2.1 dc.getReplicaSetsForDeployment

dc.getReplicaSetsForDeployment主要作用:获取集群中与 Deployment 相关的 ReplicaSet,若发现匹配但没有关联 deployment 的 replicaset 则通过设置 ownerReferences 字段与 deployment 关联,已关联但不匹配的则删除对应的 ownerReferences。

主要逻辑如下:

(1)获取deployment对象命名空间下的所有replicaset对象;

(2)调用cm.ClaimReplicaSets对replicaset做进一步处理,并最终返回与deployment匹配关联的replicaset对象列表。
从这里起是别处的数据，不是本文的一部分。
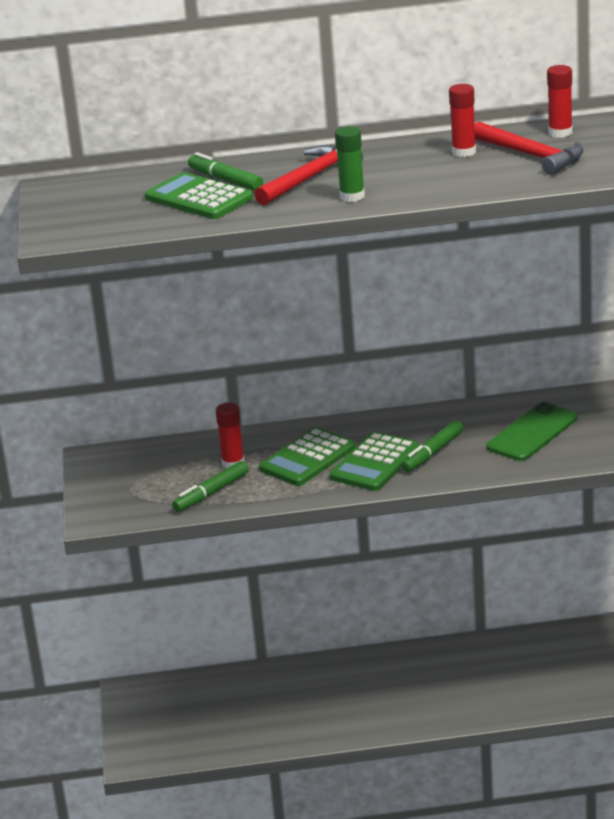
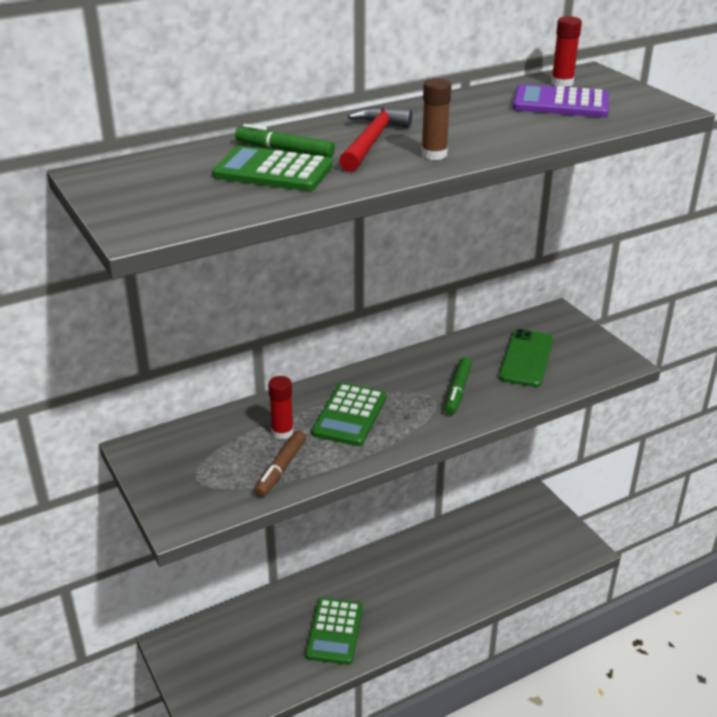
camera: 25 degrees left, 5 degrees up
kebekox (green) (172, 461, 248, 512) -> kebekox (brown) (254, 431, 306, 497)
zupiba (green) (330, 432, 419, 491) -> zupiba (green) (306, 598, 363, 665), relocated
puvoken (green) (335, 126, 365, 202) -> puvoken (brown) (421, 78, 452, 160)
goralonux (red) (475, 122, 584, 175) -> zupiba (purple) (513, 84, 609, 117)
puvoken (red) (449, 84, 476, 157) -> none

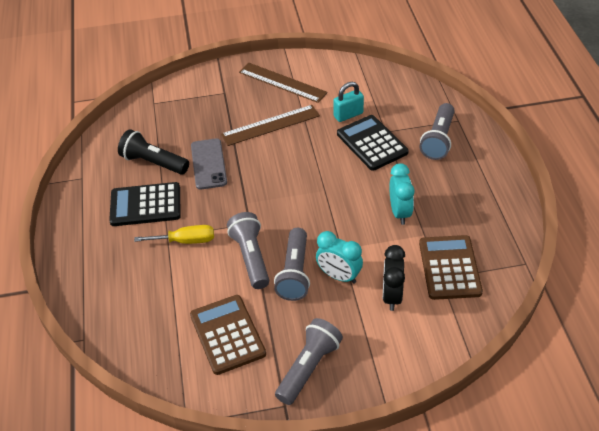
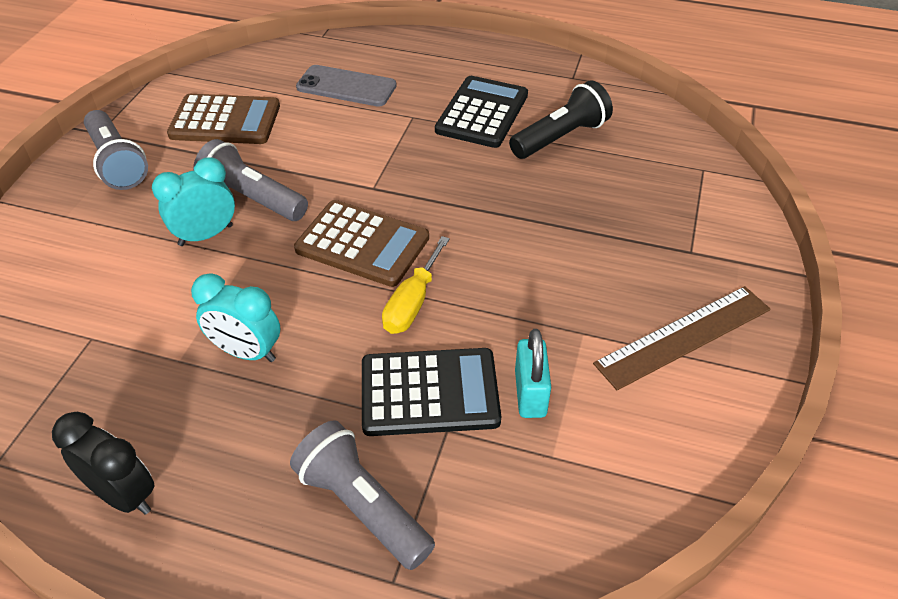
camera: 115 degrees right, 0 degrees up
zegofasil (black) (383, 245, 405, 311) -> zegofasil (black) (52, 412, 155, 515), relocated
zupiba (brown) (419, 235, 483, 300) -> zupiba (brown) (294, 200, 429, 287), relocated
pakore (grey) (191, 138, 227, 190) -> pakore (grey) (296, 65, 397, 106), relocated
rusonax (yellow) (134, 225, 214, 244) -> rusonax (yellow) (382, 236, 450, 334), relocated
lekigaru (brown) (221, 105, 320, 146) -> none
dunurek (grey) (227, 212, 269, 289) -> none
  1. // pkg/controller/deployment/deployment_controller.go
  2. // getReplicaSetsForDeployment uses ControllerRefManager to reconcile
  3. // ControllerRef by adopting and orphaning.
  4. // It returns the list of ReplicaSets that this Deployment should manage.
  5. func (dc *DeploymentController) getReplicaSetsForDeployment(d *apps.Deployment) ([]*apps.ReplicaSet, error) {
  6. // List all ReplicaSets to find those we own but that no longer match our
  7. // selector. They will be orphaned by ClaimReplicaSets().
  8. rsList, err := dc.rsLister.ReplicaSets(d.Namespace).List(labels.Everything())
  9. if err != nil {
  10. return nil, err
  11. }
  12. deploymentSelector, err := metav1.LabelSelectorAsSelector(d.Spec.Selector)
  13. if err != nil {
  14. return nil, fmt.Errorf("deployment %s/%s has invalid label selector: %v", d.Namespace, d.Name, err)
  15. }
  16. // If any adoptions are attempted, we should first recheck for deletion with
  17. // an uncached quorum read sometime after listing ReplicaSets (see #42639).
  18. canAdoptFunc := controller.RecheckDeletionTimestamp(func() (metav1.Object, error) {
  19. fresh, err := dc.client.AppsV1().Deployments(d.Namespace).Get(d.Name, metav1.GetOptions{})
  20. if err != nil {
  21. return nil, err
  22. }
  23. if fresh.UID != d.UID {
  24. return nil, fmt.Errorf("original Deployment %v/%v is gone: got uid %v, wanted %v", d.Namespace, d.Name, fresh.UID, d.UID)
  25. }
  26. return fresh, nil
  27. })
  28. cm := controller.NewReplicaSetControllerRefManager(dc.rsControl, d, deploymentSelector, controllerKind, canAdoptFunc)
  29. return cm.ClaimReplicaSets(rsList)
  30. }

2.1.1 cm.ClaimReplicaSets

遍历与deployment对象相同命名空间下的所有replicaset对象,调用m.ClaimObject做处理,m.ClaimObject的作用主要是将匹配但没有关联 deployment 的 replicaset 则通过设置 ownerReferences 字段与 deployment 关联,已关联但不匹配的则删除对应的 ownerReferences。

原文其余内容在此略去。